Grow bacterial (E. coli) culture in LB medium with appropriate antibiotics at 37 °C overnight (O/N) with shaking. For >10 copies plasmid, 3 ml cell culture is usually enough.
Transfer O/N culture to a 1.5-ml eppendorf tube, and spin down cell culture (twice) at high speed for 1 min at table-top centrifuge.
Discard the supernatant. To remove the liquid completely by upside down tube onto a piece of paper towel for a few sec.

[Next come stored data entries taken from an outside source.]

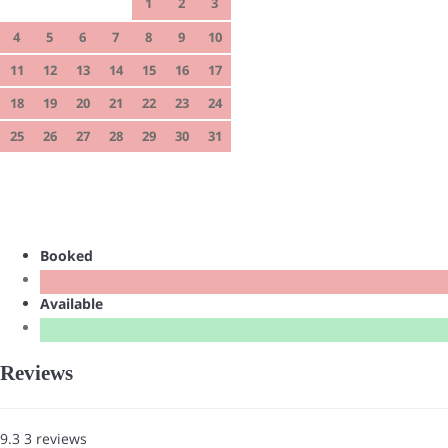
1
2
3
4
5
6
7
8
9
10
11
12
13
14
15
16
17
18
19
20
21
22
23
24
25
26
27
28
29
30
31
Booked
Available
Reviews
9.3
3
reviews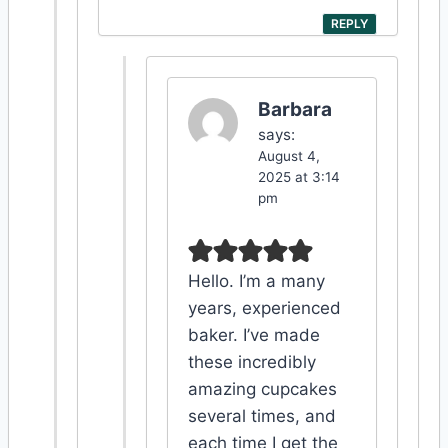
REPLY
Barbara
says:
August 4,
2025 at 3:14
pm
Hello. I’m a many
years, experienced
baker. I’ve made
these incredibly
amazing cupcakes
several times, and
each time I get the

Add 100 μl of resuspension solution (P1 buffer) into each tube, and vortex to completely resuspend cell pellet
Add 100 μl of lysis solution (P2 buffer) and mix by gently inverting the tube 5-6 times. The solution should quickly turn transparent and become more viscous indicating bacterial
lysis has taken place.
Add 150 μl of neutralizing solution (P3 buffer) and mix by inverting the tubes several times. At this point bacterial chromosomal DNA is usually seen as a white precipitate.

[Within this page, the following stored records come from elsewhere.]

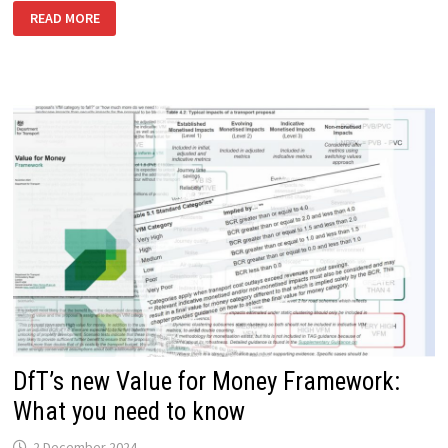
WHAT’S
READ MORE
NEW
IN
TAG
FOR
MAY
2025
DfT’s new Value for Money Framework:
What you need to know
2 December 2024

Centrifuge the tubes at high speed for 10 min.
Carefully transfer the supernatant (try to not disturb the white precipitate) to a new labeled 1.5-ml eppendorf tube with a 1ml pipette.

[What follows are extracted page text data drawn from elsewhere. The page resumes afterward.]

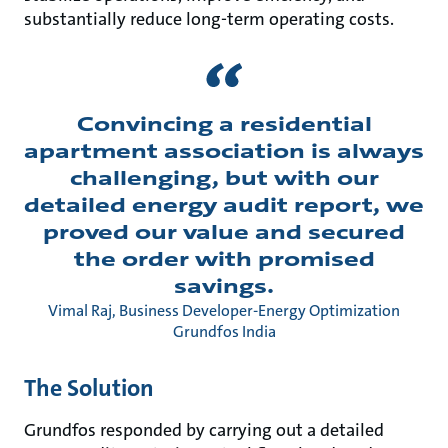
substantially reduce long-term operating costs.
Convincing a residential
apartment association is always
challenging, but with our
detailed energy audit report, we
proved our value and secured
the order with promised
savings.
Vimal Raj, Business Developer-Energy Optimization
Grundfos India
The Solution
Grundfos responded by carrying out a detailed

Add 2.5-3 volume of 200-proof cold ethanol (stores at -20 °C) to each tube and mix by inverting the tubes a few times.
Spin down plasmid DNA precipitate (transparency pellet) at high speed for 10 min.
Discard the supernatant and remove the remaining liquid as much as possible by leaving the tube upside-down on a piece of paper towel, then keep the tubes in a tube holder and air dry for 10-20 min. To dry faster, keep tubes at 37 °C heat blocker. DNA precipitate turns white when dry.
Resuspend the DNA pellet with 50 μl TE. Completely dissolve the pellet by pipetting solution several times.
Note: Large amounts of RNA is present in the DNA sample. Therefore, for subsequent reactions, for example, to digest plasmid DNA, add 1-5 μl (1 mg ml-1) RNAase to the digestion solution to completely remove RNA. Or, add RNAase directly to the resuspension solution with a final concentration of 1 mg ml-1.